• [Tâche à réaliser] Peux-tu modifier le passage de l'article sur les « Microbes » à Douala allant de « Les Microbes sont » jusqu'à « biens et argent. », en y remplaçant « machettes » par « couteaux » ?

• [Extrait de page]

Douala : 1ères mesures du gouverneur Ivaha Diboua contre le phénomène des « Microbes »

Samuel Dieudonné Ivaha Diboua Contre les Microbes Douala

Monsieur Ivaha Diboua, Gouverneur de la Région du Littoral, vient de prendre des premières mesures contre le phénomène des « Microbes » dans sa ville de Commandement. À l’issue de la réunion de sécurité qu’il a présidée ce jour, il a été decidé l’interdiction de circulation des moto taximen dans la ville de Douala entre 20h et 6h ( jusqu’à nouvel avis) et la fermeture de certains bars (Deja identifiés) à partir de 20h dès ce 14 décembre 2022. (LIRE AUSSI : Cameroun : autoroute Yaoundé-Douala : circulation ouverte sur 60 km).




Les Microbes sont des agresseurs et terroristes qui sortent en bande de plus de 25 individus, armés de machettes, goudins, et autres objets contordant pour le malheur des populations. Pour rappel, il y a eu lieu dans la ville de Douala au soir du 13 décembre une incursion des délinquants et autres agresseurs en bandes de parfois plus de 25 individus qui ont pris à parti des populations dans le but de les terroriser et leur priver de leurs biens et argent.

Ivaha Diboua doit agir

Akwa-Sud, Deido, Akwa-Nord, Bonamoussadi, ont été envahis par ceux qui se font appeler des Microbes. Ces derniers ont pillé, blessé, voler et molesté ceux qui étaient sur leur chemin. Laissant derrière eux peurs et désolation. Mais ils ont aussi eu des pertes face à de nombreux citoyens qui ont refusé de leur laisser champs libre. (LIRE AUSSI : Sommet États-Unis-Afrique : vaine tentative contre Chine et Russie).

• [Contenu présenté]
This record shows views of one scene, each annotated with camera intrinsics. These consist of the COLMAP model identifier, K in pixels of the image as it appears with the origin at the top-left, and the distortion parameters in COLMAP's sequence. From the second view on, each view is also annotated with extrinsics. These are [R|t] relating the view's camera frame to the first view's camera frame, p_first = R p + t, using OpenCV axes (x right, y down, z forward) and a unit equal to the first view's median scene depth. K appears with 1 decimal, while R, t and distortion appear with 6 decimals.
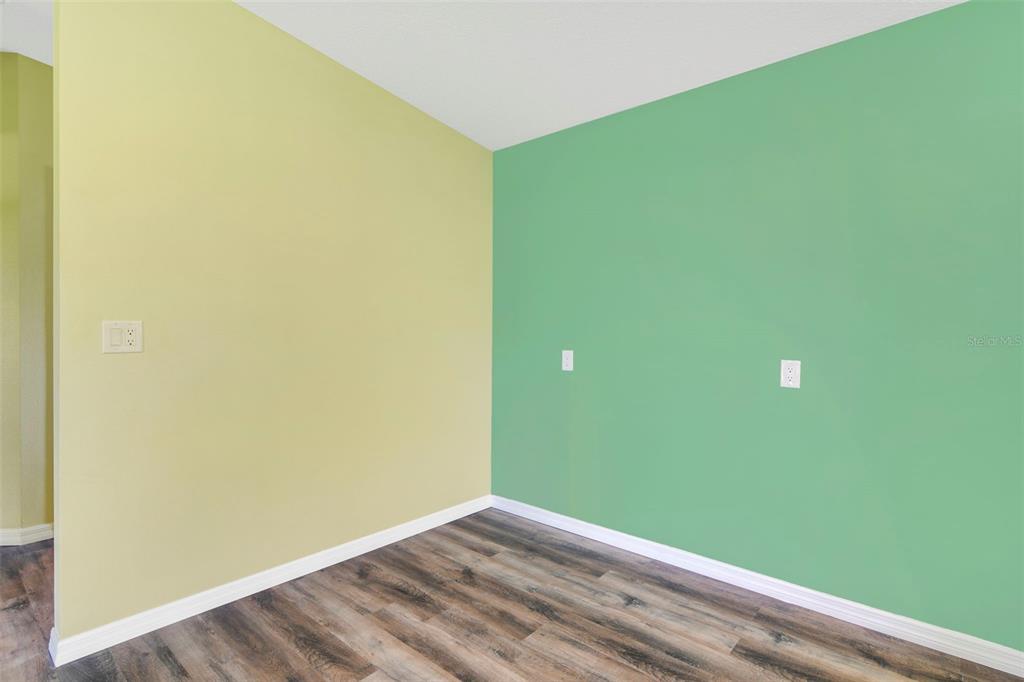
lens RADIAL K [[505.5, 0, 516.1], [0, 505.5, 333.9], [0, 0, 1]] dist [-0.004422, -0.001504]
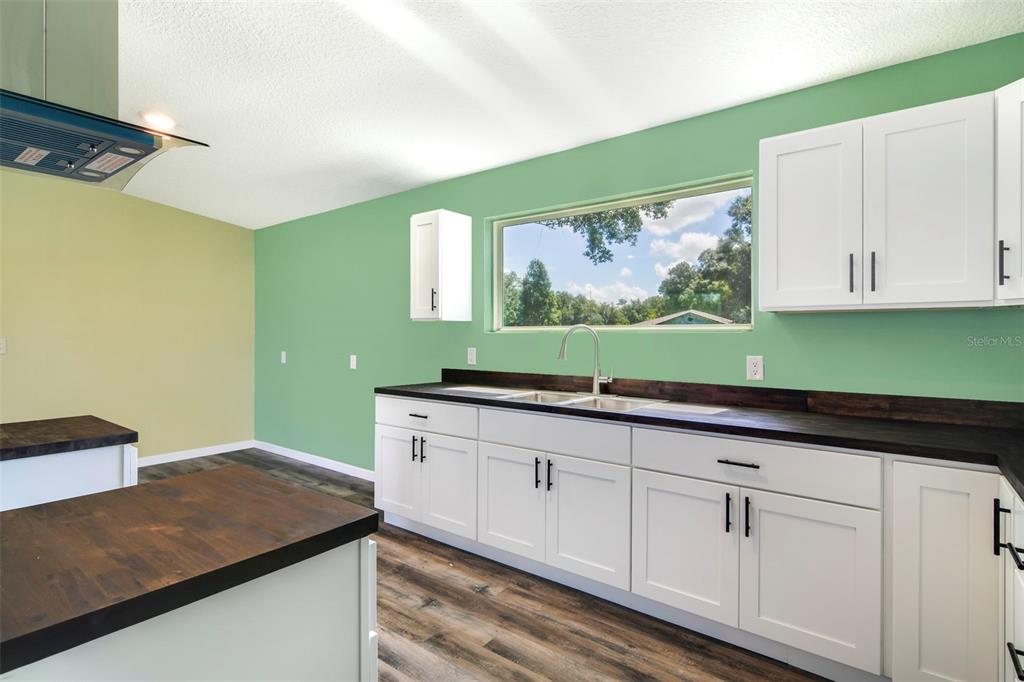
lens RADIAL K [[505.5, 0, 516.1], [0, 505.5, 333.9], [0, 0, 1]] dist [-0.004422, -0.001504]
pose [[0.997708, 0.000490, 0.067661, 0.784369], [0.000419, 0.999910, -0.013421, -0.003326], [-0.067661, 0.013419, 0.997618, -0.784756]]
==
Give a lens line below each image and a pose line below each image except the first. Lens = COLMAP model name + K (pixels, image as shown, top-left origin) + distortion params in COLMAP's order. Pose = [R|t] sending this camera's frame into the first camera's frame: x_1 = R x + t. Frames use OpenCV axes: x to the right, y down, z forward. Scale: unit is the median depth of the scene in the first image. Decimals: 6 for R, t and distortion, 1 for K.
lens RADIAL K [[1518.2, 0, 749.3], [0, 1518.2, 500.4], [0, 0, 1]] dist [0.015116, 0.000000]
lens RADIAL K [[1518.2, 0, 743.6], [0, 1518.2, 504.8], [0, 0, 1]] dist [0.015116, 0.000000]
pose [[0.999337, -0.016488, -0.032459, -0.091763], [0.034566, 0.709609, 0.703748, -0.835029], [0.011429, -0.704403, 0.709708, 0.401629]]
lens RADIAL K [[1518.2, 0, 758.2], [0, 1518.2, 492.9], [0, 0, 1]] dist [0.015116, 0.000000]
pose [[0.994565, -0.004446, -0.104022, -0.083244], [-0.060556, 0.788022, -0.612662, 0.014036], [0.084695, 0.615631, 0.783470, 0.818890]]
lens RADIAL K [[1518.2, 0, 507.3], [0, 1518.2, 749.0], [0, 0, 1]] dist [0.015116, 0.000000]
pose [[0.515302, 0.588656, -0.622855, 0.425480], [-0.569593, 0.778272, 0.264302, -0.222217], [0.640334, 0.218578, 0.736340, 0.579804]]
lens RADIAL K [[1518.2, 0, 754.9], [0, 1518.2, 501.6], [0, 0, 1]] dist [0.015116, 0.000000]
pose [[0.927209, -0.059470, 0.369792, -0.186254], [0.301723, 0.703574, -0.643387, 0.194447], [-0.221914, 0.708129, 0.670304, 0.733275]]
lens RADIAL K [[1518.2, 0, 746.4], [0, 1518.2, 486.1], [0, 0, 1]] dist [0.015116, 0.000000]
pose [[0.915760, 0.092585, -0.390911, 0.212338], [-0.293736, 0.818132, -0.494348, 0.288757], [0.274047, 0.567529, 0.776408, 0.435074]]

• [Réponse proposée]
Les Microbes sont des agresseurs et terroristes qui sortent en bande de plus de 25 individus, armés de couteaux, goudins, et autres objets contordant pour le malheur des populations. Pour rappel, il y a eu lieu dans la ville de Douala au soir du 13 décembre une incursion des délinquants et autres agresseurs en bandes de parfois plus de 25 individus qui ont pris à parti des populations dans le but de les terroriser et leur priver de leurs biens et argent.